On June 5, David Myers reminded us that “174 years today Houston was incorporated. May not be fashionable to say so, but I love it—that great sweaty sprawling transient monstrosity.”
The operative word is “transient.” Even to speak of Houston’s incorporation – being given a body – is misleading. It’s a rare city that has no good geographical reason for being where it is, no port or confluence of rivers. It’s flat, hot and surprisingly green, and portions of the city remain marshy. Its excuse for a river is the muddy Buffalo Bayou, home to the occasional transient alligator. Houston attracts transients. We lived there four years, reluctantly at first, with all of our slowly shed Northern prejudices, moved North again for three years, and now I’m going back.

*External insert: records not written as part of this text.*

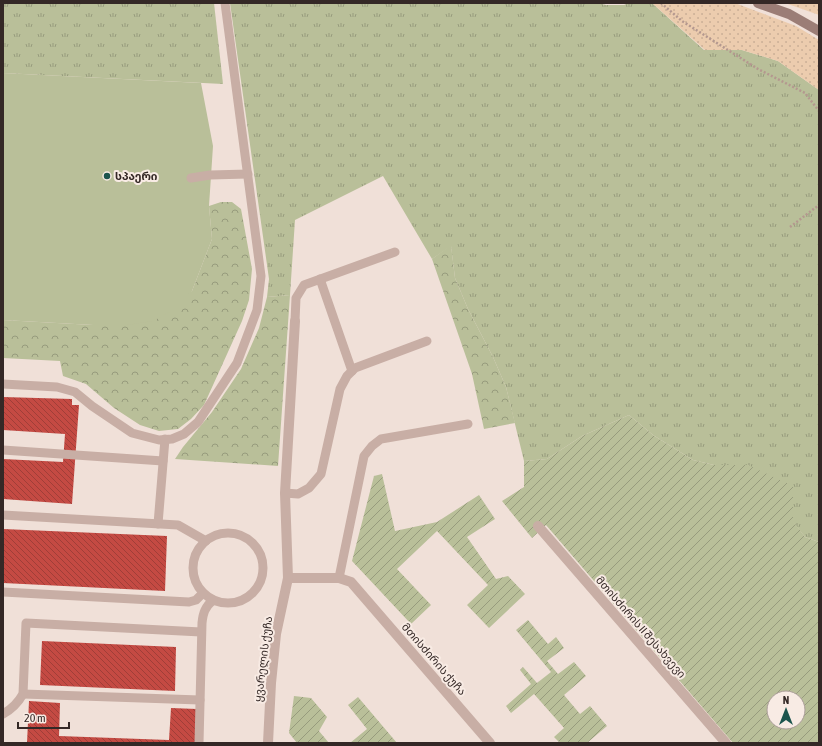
<svg xmlns="http://www.w3.org/2000/svg" width="822" height="746" font-family="'Asap Condensed','Noto Sans Georgian',sans-serif">
	<defs>
		<pattern id="grass-tufts" width="24" height="20" patternUnits="userSpaceOnUse"><rect width="24" height="20" fill="#b9bf99"/><path d="M3 7l-1-3M5 7V3M7 7l1-3M15 17l-1-3M17 17v-4M19 17l1-3" fill="none" stroke="#979b7d"/></pattern>
		<pattern id="forest-crowns" width="20" height="18" patternUnits="userSpaceOnUse"><rect width="20" height="18" fill="#b9bf99"/><path d="M2 6a3 3 0 1 1 6 0M12 15a3 3 0 1 1 6 0" fill="none" stroke="#979b7d"/></pattern>
		<pattern id="sand-dots" width="8" height="8" patternUnits="userSpaceOnUse"><rect width="8" height="8" fill="#ecccae"/><path d="M2 2h.1M6 6h.1" fill="none" stroke="#cbaf96" stroke-width="1.8" stroke-linecap="round"/></pattern>
		<pattern id="garden-furrows" width="10" height="10" patternUnits="userSpaceOnUse"><rect width="10" height="10" fill="#b9bf99"/><path d="M-1 1l2-2M0 10L10 0M9 11l2-2" fill="none" stroke="#979b7d"/></pattern>
		<pattern id="building-back-hatch" width="6" height="6" patternUnits="userSpaceOnUse"><rect width="6" height="6" fill="#c44a43"/><path d="M-1 5l2 2M0 0l6 6M5-1l2 2" fill="none" stroke="#a03e38"/></pattern>
	</defs>
	<rect width="100%" height="100%" fill="#f0e0d8"/>
	<!-- grass -->
	<g fill="url(#grass-tufts)">
		<path d="M3,3H214L223,84L3,73Z"/>
		<path d="M230,3H598L606,5H624L629,3H652L704,50H742L778,61L819,90V542L805,537L748,465H714L693,460L653,435L629,415L582,436L547,459L524,461L506,387L493,357L468,309L455,278L451,246L432,259L383,176L295,220L290,295L267,297L269,279Z"/>
	</g>
	<!-- forest -->
	<g fill="url(#forest-crowns)">
		<path d="M221,202H232L241,209L252,269L249,300L242,321L204,405L191,419L178,429L159,431L140,425L114,408L86,384L63,376L60,361L3,358V320L93,325L192,291L212,239L209,206Z"/>
		<path d="M451,245L455,278L468,309L493,357L506,387L515,423L484,429L472,374L432,259Z"/>
		<path d="M290,295L278,466L175,459L183,447L212,412L241,369L259,328L267,297Z"/>
	</g>
	<!-- sand -->
	<g fill="url(#sand-dots)">
		<path d="M652,3H735L796,26L819,40V90L778,61L742,50H705Z"/>
		<path d="M785,3H819V15Z"/>
	</g>
	<!-- garden -->
	<g fill="url(#garden-furrows)" fill-rule="evenodd">
		<path d="M629,415L653,435L693,460L714,465H748L793,486V521L805,537L819,542V743H733L546,525L532,538L502,501L524,487V461L547,459L582,436ZM774,698H798V722H774Z"/>
		<path d="M382,474L395,531L437,522L479,495L495,519L467,537L496,579L508,576L525,594L489,628L467,605L488,585L437,531L397,569L431,605L411,624L352,561L374,476Z"/>
		<path d="M528,620L548,644L556,637L564,648L547,661L558,674L574,662L586,676L564,695L580,714L590,706L607,726L587,743H560L554,737L564,728L534,694L511,713L506,706L531,684L520,670L523,667L537,683L551,672L516,630Z"/>
		<path d="M294,696L311,698L327,717L319,731L329,743H297L289,733Z"/>
		<path d="M358,697L397,743H350L367,729L348,705Z"/>
	</g>
	<!-- pitch -->
	<path fill="#b9bf99" d="M3,73L201,83L213,146L209,206L212,239L192,291L171,311L153,321L127,325H93L3,320Z"/>
	<!-- building -->
	<g fill="url(#building-back-hatch)">
		<path d="M3,397L72,399V405H79L72,504L3,499V459L63,462L65,434L3,430Z"/>
		<path d="M3,529L167,536L165,591L3,583Z"/>
		<path d="M42,641L176,647L175,691L40,685Z"/>
		<path d="M29,701L60,703L59,736L169,740L171,708L197,709L195,743H27Z"/>
	</g>
	<g fill="none" stroke-linecap="round" stroke-linejoin="round">
		<!-- path -->
		<g stroke="#b4988f" stroke-width="2.5" stroke-dasharray="2 2" stroke-linecap="butt">
			<path d="M661,3L682,21L758,69L805,93L819,111"/>
			<path d="M790,227L819,205"/>
		</g>
		<!-- lane -->
		<g stroke="#c8aea5" stroke-width="9">
			<path d="M191,178L210,175L248,174"/>
			<path d="M320,279L352,371"/>
			<path d="M295,321L296,298L304,285L395,252"/>
			<path d="M3,384L57,387L75,392L92,406L132,433L159,440L172,439L184,434L198,422L237,363L257,310L261,276L225,3"/>
			<path d="M3,450L163,461"/>
			<path d="M285,493L298,494L309,488L321,474L340,389L347,376L355,368L427,341"/>
			<path d="M3,515L178,525L206,541"/>
			<path d="M158,524L165,439"/>
			<circle cx="228" cy="568" r="35"/>
			<path d="M339,578L364,456L372,446L381,439L468,424"/>
			<path d="M3,592L189,602L196,600L203,593"/>
			<path d="M23,694L200,700"/>
			<path d="M3,714C12,709 18,703 23,694L26,623L201,632"/>
			<path d="M199,743L202,623C203,613 205,607 213,600"/>
		</g>
		<!-- street -->
		<g stroke="#c8aea5" stroke-width="10">
			<path d="M538,526L726,743"/>
			<path d="M288,578H339L351,582L490,743"/>
			<path d="M268,743L271,683L276,634L288,578L285,493L295,321"/>
		</g>
		<!-- secondary -->
		<path stroke="#9b7d76" stroke-width="10" d="M758,3L789,14L819,31"/>
	</g>
	<!-- markers -->
	<circle fill="#1c544d" stroke="#f8ebe4" stroke-width="1.5" cx="107" cy="176" r="4"/>
	<g text-anchor="middle" stroke-width="4" stroke-linejoin="round" paint-order="stroke">
		<!-- poi labels -->
		<g font-size="11" font-weight="bold" fill="#342826" stroke="#f8ebe4" text-anchor="start">
			<text x="115" y="180">სპაერი</text>
		</g>
		<!-- street labels -->
		<g font-size="11" fill="#342826" stroke="#f8ebe4">
			<text transform="translate(641 627) rotate(49)" y="4">მთისძირის II შესახვევი</text>
			<text transform="translate(263 659) rotate(-83)" y="4">ყვარელის ქუჩა</text>
			<text transform="translate(434 659) rotate(49)" y="4">მთისძირის ქუჩა</text>
		</g>
	</g>
	<!-- border -->
	<rect width="822" height="746" fill="none" stroke="#342826" stroke-width="8"/>
	<!-- north arrow -->
	<g transform="translate(786 710)"><circle r="19" fill="#f8ebe4" stroke="#aa9d98"/>
	<path d="M0-3L7 15L0 10L-7 15Z" fill="#1c544d"/>
	<text y="-6" font-size="11" font-weight="bold" text-anchor="middle" fill="#342826">N</text>
	</g>
	<!-- scale -->
	<path d="M18 722v6h51v-6" fill="none" stroke="#342826" stroke-width="2"/>
	<text x="24" y="722" font-size="12" fill="#342826" stroke="#f8ebe4" stroke-width="3" paint-order="stroke">20 m</text>
</svg>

Having lived in five states, and soon to return to No. 4, my sense of “home” is densely layered, like those transparent sheets in anatomy texts – Circulatory, Reproductive and Skeletal Systems – laid one atop another to form a whole. My pre-rational image of “home” is compounded of Cleveland, the Capital District of New York and Houston (with a cameo appearance by Winesburg, Ohio). Indiana and Greater Seattle are not part of the picture. Going “home” to Houston is a transient’s return, not a terminus.
Patrick Leigh Fermor died on Friday, age ninety-six. Better than most writers, he understood the importance of home, of leaving it and returning. In the second of two volumes devoted to his walk across Europe in 1933-34, Between the Woods and the Water (1986), Fermor describes a chance meeting with a group of Jewish loggers in Transylvania:
“My interlocutors looked bewildered when I tried to explain my reasons for not staying at home. Why was I travelling? To see the world, to study, to learn languages? I wasn’t quite clear myself. Yes, some of these things, but mostly—I couldn’t think of the word at first—and when I found it--`for fun’—it didn’t sound right and their brows were still puckered. `Also, Sie treiben so herum aus Vergnügen?’ The foreman shrugged his shoulders and smiled and said something to the others in Yiddish; they all laughed and I asked what it was. `Es ist a goyim naches!’ they said. ‘A goyim naches’, they explained, is something that the goyim like but which leaves Jews unmoved; any irrational or outlandish craze, a goy’s delight or a gentile’s relish. It seemed to hit the nail on the head.”